→ LISTED RECORDS:
==*==

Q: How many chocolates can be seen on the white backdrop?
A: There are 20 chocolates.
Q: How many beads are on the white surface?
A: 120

==*==

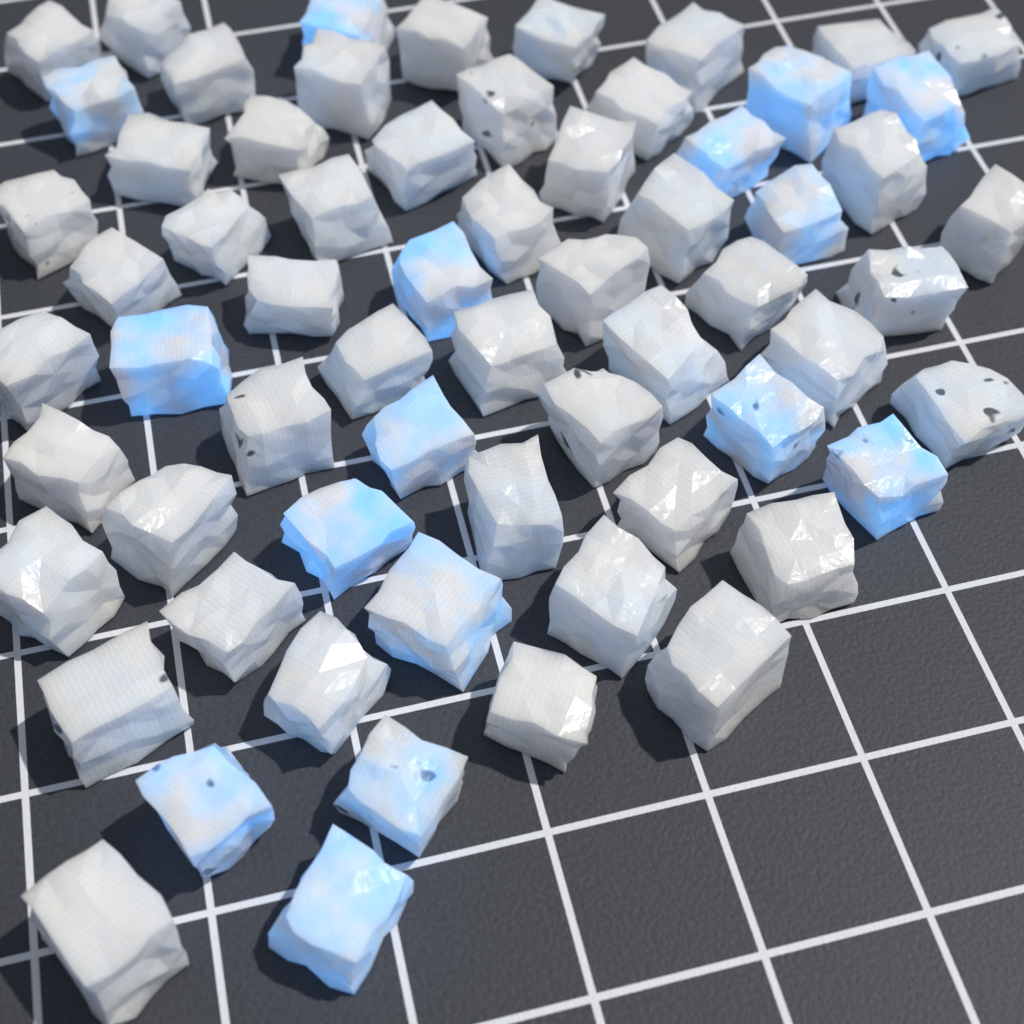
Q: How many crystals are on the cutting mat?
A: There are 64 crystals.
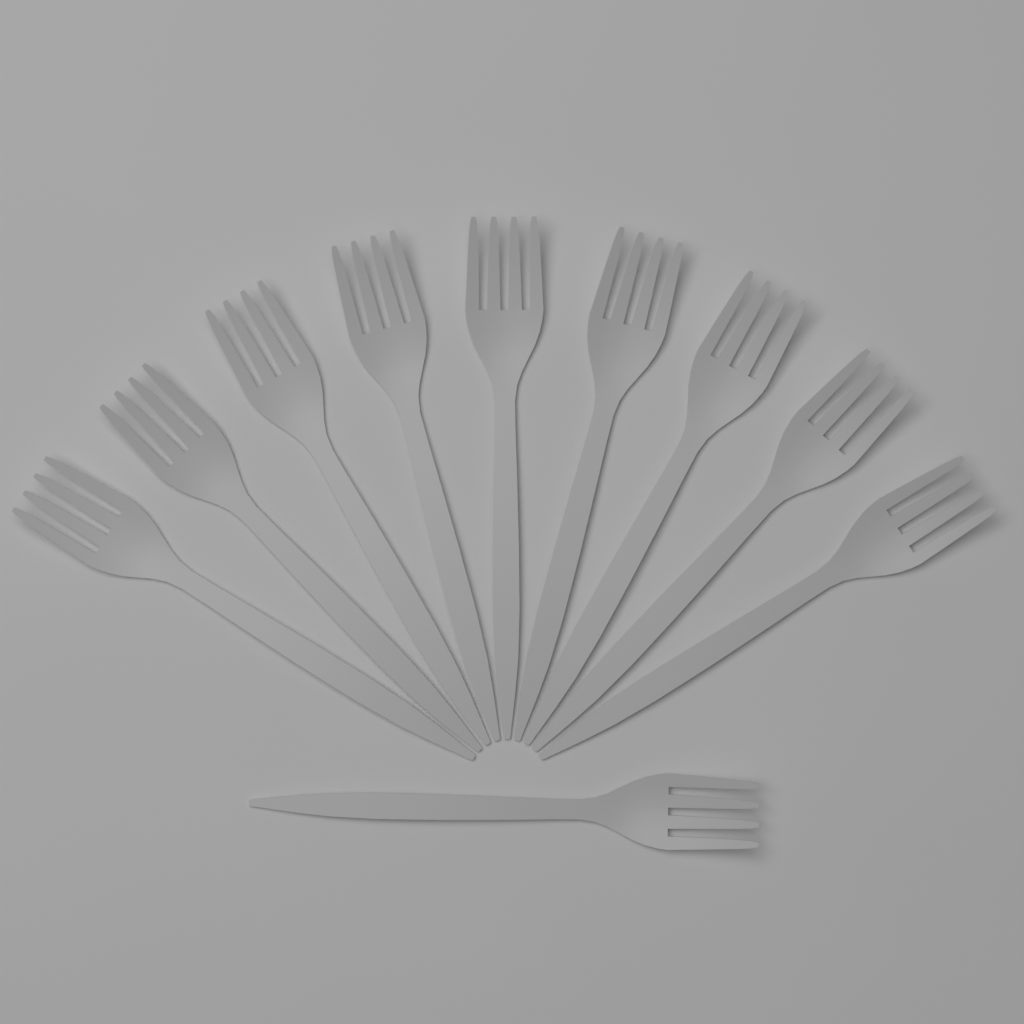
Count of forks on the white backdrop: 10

==*==

→ TASK INSTRUCTIONS:
Copy in full every line of the items above that contains the word "white".

→ REPLY TO THE TASK:
Q: How many chocolates can be seen on the white backdrop?
Q: How many beads are on the white surface?
Count of forks on the white backdrop: 10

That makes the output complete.